# Stream 4K Remote



## sharonvillines (Feb 1, 2009)

As a long-time TIVO user, I am very surprised that they changed their perfect and iconic remote. The small one is too light and too small. It feels like a Chinese knockoff.

Stream is wonderful and compared to Roku has the expected better menus and navigation. But the physical feel of the remote is definitely not. The only thing I can do so far is adding weight so it doesn't flip around and fall on the floor when I push a button using one hand. It doesn't sit in my hand.

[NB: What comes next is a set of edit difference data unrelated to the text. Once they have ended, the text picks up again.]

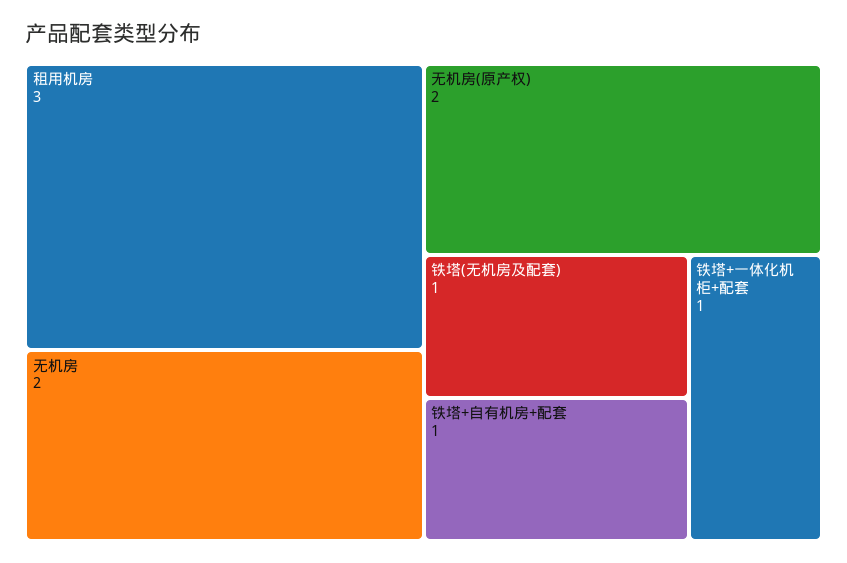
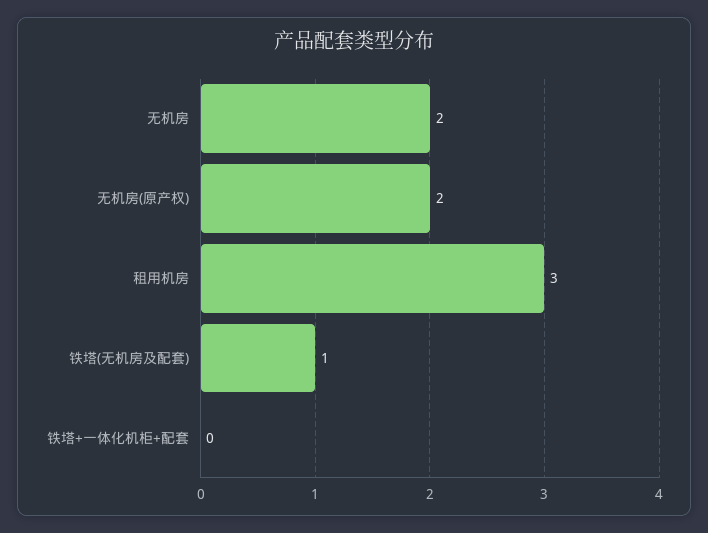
  {
    "租用机房": 3,
    "无机房": 2,
    "无机房(原产权)": 2,
    "铁塔(无机房及配套)": 1,
-   "铁塔+自有机房+配套": 1,
-   "铁塔+一体化机柜+配套": 1
+   "铁塔+一体化机柜+配套": 0
  }

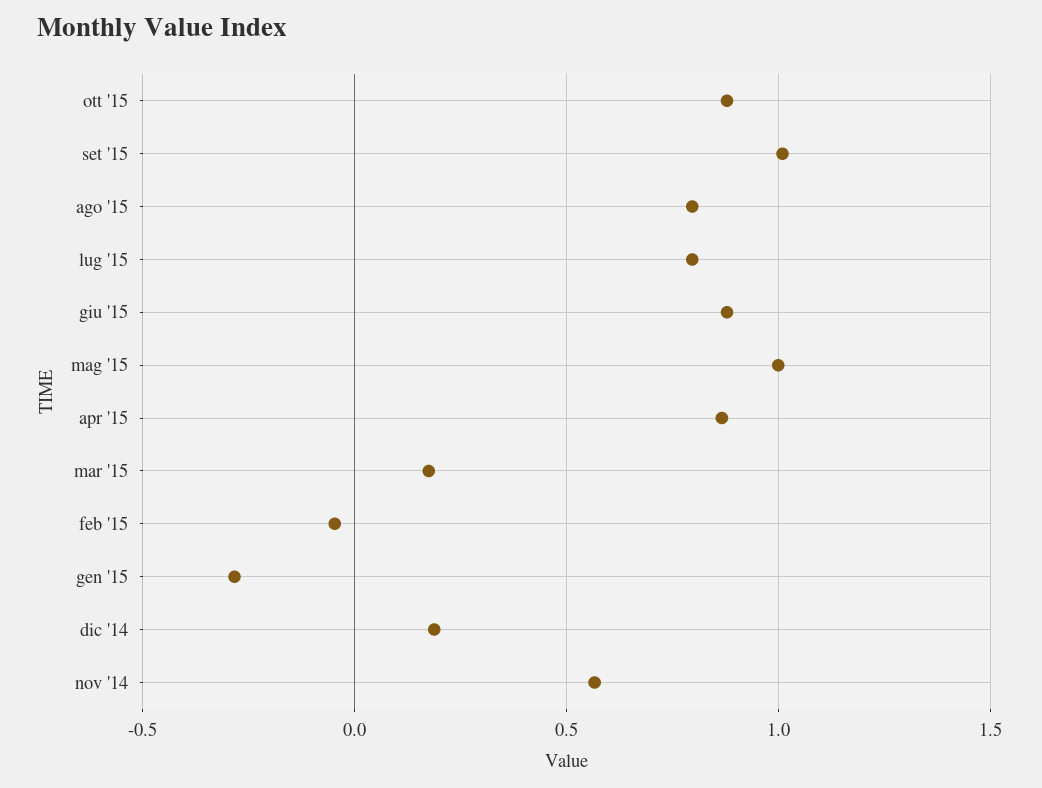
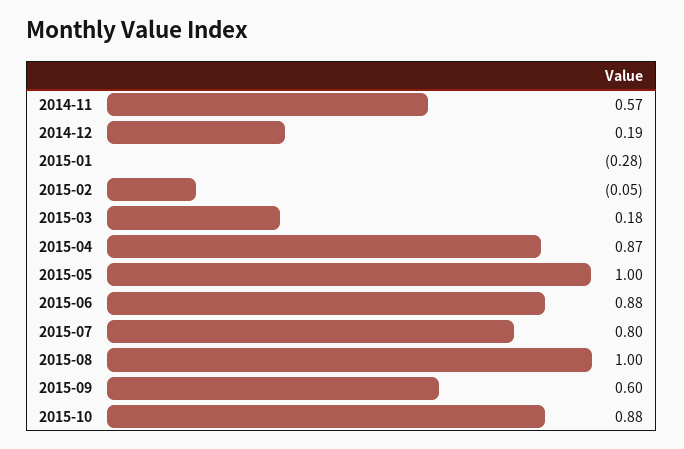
  {
    "ott '15": 0.88,
-   "set '15": 1,
+   "set '15": 0.6,
-   "ago '15": 0.8,
+   "ago '15": 1,
    "lug '15": 0.8,
    "giu '15": 0.88,
    "mag '15": 1,
    "apr '15": 0.87,
    "mar '15": 0.18,
    "feb '15": -0.05,
    "gen '15": -0.28,
    "dic '14": 0.19,
    "nov '14": 0.57
  }

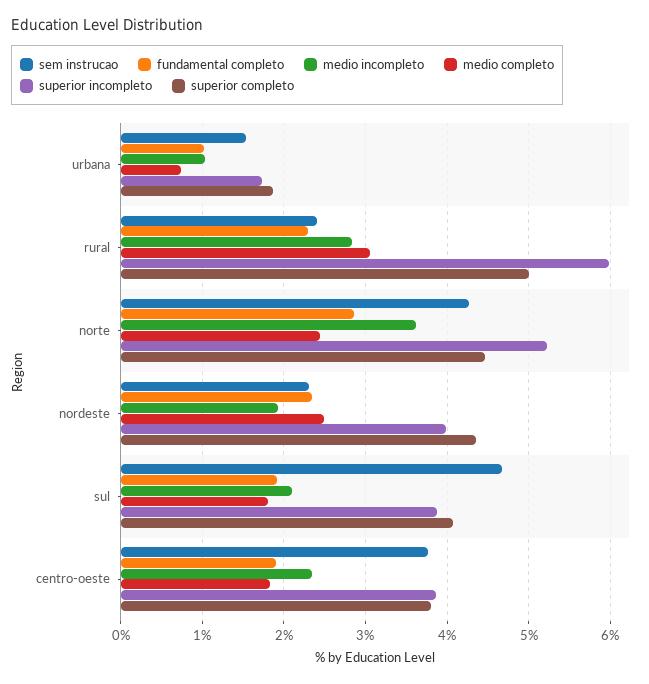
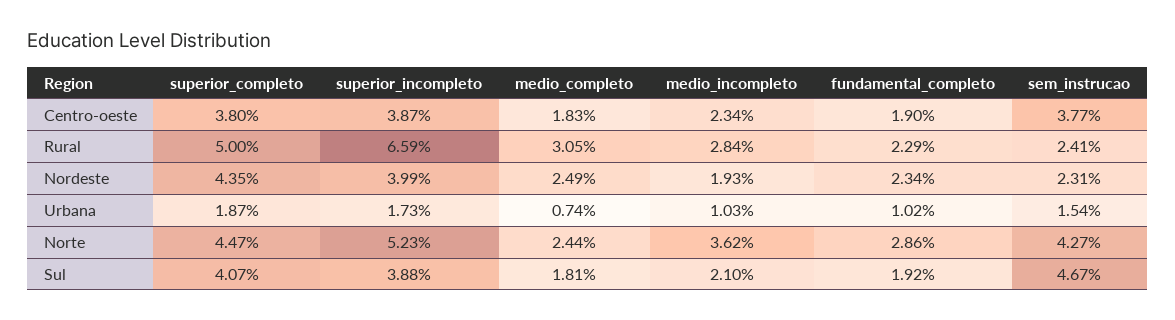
  {
    "sem instrucao": {
      "urbana": 1.54,
      "rural": 2.41,
      "norte": 4.27,
      "nordeste": 2.31,
      "sul": 4.67,
      "centro-oeste": 3.77
    },
    "fundamental completo": {
      "urbana": 1.02,
      "rural": 2.29,
      "norte": 2.86,
      "nordeste": 2.34,
      "sul": 1.92,
      "centro-oeste": 1.9
    },
    "medio incompleto": {
      "urbana": 1.03,
      "rural": 2.84,
      "norte": 3.62,
      "nordeste": 1.93,
      "sul": 2.1,
      "centro-oeste": 2.34
    },
    "medio completo": {
      "urbana": 0.74,
      "rural": 3.05,
      "norte": 2.44,
      "nordeste": 2.49,
      "sul": 1.81,
      "centro-oeste": 1.83
    },
    "superior incompleto": {
      "urbana": 1.73,
-     "rural": 6,
+     "rural": 6.59,
      "norte": 5.23,
      "nordeste": 3.99,
      "sul": 3.88,
      "centro-oeste": 3.87
    },
    "superior completo": {
      "urbana": 1.87,
      "rural": 5,
      "norte": 4.47,
      "nordeste": 4.35,
      "sul": 4.07,
      "centro-oeste": 3.8
    }
  }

Is there any way to reprogram the normal remote to use with Stream?


----------



## mdavej (Aug 13, 2015)

I don’t see why an FLIRC reprogrammed with TiVo codes wouldn’t work. You’d also need a USB Y adapter to connect power and the dongle. Give it a try and let us know.


----------



## slick1ru2 (Apr 24, 2021)

As a user of a Chinese remote I don't agree. It's flimsy and sometimes it takes repeated pushing for it to work. And sometimes other buttons are engaged than the one pushed.


----------



## Dan203 (Apr 17, 2000)

I like it. It’s better than the remote that comes with most other streaming dongles.


----------



## eskovan (Sep 30, 2002)

It took a little while to get used to its size, but I think it fits in your hand well just like the original. For a while I still had my Roamio hooked up along side the TS4K. After using the small remote for a week the regular TiVo remote felt huge!


----------